▶ [Records provided]:
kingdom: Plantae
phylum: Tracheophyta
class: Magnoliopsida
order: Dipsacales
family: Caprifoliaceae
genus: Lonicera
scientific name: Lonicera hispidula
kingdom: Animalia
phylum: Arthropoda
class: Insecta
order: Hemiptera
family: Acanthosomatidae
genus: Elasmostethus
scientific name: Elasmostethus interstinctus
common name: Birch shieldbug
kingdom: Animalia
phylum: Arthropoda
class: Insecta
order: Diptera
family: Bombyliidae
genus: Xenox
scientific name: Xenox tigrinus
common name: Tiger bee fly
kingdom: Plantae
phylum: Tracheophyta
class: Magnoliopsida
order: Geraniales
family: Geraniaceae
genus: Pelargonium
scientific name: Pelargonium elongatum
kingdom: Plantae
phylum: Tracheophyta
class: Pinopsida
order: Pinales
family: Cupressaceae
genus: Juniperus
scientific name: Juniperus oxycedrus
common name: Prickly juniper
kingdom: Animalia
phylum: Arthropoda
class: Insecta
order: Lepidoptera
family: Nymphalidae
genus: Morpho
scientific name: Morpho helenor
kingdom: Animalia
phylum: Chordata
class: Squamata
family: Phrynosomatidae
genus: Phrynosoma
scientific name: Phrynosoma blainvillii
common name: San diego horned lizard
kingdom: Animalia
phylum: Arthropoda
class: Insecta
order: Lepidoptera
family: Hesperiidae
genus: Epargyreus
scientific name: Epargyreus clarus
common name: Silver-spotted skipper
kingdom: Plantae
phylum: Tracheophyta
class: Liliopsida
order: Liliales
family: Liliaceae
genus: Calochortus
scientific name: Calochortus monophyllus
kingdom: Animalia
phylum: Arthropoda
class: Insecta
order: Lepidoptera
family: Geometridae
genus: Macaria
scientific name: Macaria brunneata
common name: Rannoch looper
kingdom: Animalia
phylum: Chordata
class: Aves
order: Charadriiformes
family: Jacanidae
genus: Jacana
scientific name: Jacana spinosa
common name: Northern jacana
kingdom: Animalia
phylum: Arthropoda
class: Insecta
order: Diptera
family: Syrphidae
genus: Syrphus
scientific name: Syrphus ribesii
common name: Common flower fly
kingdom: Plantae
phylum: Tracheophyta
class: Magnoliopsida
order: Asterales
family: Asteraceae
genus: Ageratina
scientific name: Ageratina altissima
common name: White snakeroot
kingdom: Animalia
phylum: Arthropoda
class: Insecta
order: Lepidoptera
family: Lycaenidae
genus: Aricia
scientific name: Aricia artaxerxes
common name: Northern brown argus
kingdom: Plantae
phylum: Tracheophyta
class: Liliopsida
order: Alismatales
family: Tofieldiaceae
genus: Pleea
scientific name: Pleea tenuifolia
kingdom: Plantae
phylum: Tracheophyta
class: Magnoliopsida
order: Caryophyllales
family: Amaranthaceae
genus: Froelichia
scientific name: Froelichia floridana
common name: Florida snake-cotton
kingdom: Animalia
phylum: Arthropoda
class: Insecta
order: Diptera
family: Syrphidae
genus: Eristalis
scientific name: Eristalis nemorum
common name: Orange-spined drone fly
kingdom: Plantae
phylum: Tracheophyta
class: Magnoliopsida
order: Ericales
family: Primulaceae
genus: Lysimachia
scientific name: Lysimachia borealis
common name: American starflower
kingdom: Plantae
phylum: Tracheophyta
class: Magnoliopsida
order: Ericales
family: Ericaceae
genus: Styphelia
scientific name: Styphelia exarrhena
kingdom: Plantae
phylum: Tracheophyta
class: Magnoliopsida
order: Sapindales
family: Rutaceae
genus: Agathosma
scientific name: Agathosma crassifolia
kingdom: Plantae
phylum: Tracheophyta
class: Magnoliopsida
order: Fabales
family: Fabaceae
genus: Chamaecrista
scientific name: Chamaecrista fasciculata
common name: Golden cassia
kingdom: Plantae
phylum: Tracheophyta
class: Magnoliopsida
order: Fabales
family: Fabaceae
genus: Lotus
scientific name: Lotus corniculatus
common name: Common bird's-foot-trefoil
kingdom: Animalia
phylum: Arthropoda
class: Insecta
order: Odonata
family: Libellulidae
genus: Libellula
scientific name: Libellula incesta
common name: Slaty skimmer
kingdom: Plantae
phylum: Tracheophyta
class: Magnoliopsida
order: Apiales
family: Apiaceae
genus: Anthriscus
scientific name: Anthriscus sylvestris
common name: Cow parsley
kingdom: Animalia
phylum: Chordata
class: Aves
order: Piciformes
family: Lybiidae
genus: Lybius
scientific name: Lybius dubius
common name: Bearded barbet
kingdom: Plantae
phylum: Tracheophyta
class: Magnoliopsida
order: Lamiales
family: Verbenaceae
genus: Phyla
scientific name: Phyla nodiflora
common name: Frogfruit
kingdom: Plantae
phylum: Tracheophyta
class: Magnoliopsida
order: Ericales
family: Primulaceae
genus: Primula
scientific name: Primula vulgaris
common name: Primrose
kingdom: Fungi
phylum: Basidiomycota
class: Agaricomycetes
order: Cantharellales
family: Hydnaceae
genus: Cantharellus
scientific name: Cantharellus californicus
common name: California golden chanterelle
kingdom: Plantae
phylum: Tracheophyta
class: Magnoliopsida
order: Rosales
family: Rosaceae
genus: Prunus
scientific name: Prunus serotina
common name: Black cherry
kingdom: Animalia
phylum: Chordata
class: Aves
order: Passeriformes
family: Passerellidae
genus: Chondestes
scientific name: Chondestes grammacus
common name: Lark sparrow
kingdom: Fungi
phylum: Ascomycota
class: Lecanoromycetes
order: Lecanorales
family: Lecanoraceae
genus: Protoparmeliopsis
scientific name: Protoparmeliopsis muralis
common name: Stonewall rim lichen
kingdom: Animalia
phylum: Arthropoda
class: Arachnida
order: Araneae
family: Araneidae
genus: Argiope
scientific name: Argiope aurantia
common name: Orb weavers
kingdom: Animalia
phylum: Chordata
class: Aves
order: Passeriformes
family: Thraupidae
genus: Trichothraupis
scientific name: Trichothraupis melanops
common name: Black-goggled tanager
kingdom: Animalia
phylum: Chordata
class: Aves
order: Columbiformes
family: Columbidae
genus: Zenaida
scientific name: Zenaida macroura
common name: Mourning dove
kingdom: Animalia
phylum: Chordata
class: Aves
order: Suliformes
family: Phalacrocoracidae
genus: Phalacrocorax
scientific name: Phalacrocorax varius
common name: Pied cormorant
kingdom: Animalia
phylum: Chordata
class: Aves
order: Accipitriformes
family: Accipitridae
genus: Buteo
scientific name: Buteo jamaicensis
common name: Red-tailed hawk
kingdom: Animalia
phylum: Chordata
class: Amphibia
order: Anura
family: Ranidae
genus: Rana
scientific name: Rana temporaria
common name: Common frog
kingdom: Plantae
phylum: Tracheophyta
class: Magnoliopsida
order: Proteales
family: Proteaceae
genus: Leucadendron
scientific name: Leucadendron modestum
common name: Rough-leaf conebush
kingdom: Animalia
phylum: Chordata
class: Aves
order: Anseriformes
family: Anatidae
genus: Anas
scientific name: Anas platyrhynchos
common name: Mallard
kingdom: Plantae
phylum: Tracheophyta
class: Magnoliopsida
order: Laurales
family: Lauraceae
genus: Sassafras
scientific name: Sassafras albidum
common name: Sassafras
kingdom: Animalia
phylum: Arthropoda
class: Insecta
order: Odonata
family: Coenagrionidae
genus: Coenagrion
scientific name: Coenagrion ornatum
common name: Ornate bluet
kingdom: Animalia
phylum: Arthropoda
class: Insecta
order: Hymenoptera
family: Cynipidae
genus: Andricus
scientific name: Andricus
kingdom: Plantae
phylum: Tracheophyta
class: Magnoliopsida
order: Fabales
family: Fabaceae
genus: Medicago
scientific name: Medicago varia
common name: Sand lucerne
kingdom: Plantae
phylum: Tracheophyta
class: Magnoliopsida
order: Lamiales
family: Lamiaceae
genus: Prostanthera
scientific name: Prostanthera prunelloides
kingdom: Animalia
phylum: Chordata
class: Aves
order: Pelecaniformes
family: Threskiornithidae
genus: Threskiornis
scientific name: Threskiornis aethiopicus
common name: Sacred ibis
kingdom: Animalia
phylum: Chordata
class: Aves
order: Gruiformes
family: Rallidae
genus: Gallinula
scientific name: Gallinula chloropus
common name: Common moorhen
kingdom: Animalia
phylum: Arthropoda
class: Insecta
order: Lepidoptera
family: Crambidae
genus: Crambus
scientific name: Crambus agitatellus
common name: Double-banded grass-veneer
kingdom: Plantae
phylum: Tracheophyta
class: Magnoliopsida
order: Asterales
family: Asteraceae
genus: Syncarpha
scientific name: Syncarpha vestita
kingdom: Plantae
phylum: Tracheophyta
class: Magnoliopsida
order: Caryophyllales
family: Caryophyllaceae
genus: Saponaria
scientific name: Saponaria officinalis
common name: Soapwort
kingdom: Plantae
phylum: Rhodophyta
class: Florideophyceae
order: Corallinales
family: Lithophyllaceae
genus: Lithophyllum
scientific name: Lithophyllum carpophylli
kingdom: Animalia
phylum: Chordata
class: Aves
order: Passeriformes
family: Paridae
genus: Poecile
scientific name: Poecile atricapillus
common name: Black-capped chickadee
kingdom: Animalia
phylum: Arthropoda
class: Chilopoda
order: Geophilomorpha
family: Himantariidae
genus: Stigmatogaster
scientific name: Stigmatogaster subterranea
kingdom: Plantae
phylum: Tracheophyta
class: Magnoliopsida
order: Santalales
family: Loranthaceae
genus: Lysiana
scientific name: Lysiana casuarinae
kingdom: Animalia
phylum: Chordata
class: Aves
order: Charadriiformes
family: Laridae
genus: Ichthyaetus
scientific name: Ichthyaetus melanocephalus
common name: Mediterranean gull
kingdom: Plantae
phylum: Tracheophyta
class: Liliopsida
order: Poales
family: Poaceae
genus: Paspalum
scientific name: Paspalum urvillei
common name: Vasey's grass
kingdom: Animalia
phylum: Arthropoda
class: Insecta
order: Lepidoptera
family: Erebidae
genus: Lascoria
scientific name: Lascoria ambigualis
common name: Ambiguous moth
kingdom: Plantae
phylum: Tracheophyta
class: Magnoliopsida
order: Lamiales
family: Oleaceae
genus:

▶ [The problem]:
Reproduce the lines from the one containing "common name: White snakeroot" through the one containing "genus: Styphelia", keeping both of those lines.

▶ [Correct result]:
common name: White snakeroot
kingdom: Animalia
phylum: Arthropoda
class: Insecta
order: Lepidoptera
family: Lycaenidae
genus: Aricia
scientific name: Aricia artaxerxes
common name: Northern brown argus
kingdom: Plantae
phylum: Tracheophyta
class: Liliopsida
order: Alismatales
family: Tofieldiaceae
genus: Pleea
scientific name: Pleea tenuifolia
kingdom: Plantae
phylum: Tracheophyta
class: Magnoliopsida
order: Caryophyllales
family: Amaranthaceae
genus: Froelichia
scientific name: Froelichia floridana
common name: Florida snake-cotton
kingdom: Animalia
phylum: Arthropoda
class: Insecta
order: Diptera
family: Syrphidae
genus: Eristalis
scientific name: Eristalis nemorum
common name: Orange-spined drone fly
kingdom: Plantae
phylum: Tracheophyta
class: Magnoliopsida
order: Ericales
family: Primulaceae
genus: Lysimachia
scientific name: Lysimachia borealis
common name: American starflower
kingdom: Plantae
phylum: Tracheophyta
class: Magnoliopsida
order: Ericales
family: Ericaceae
genus: Styphelia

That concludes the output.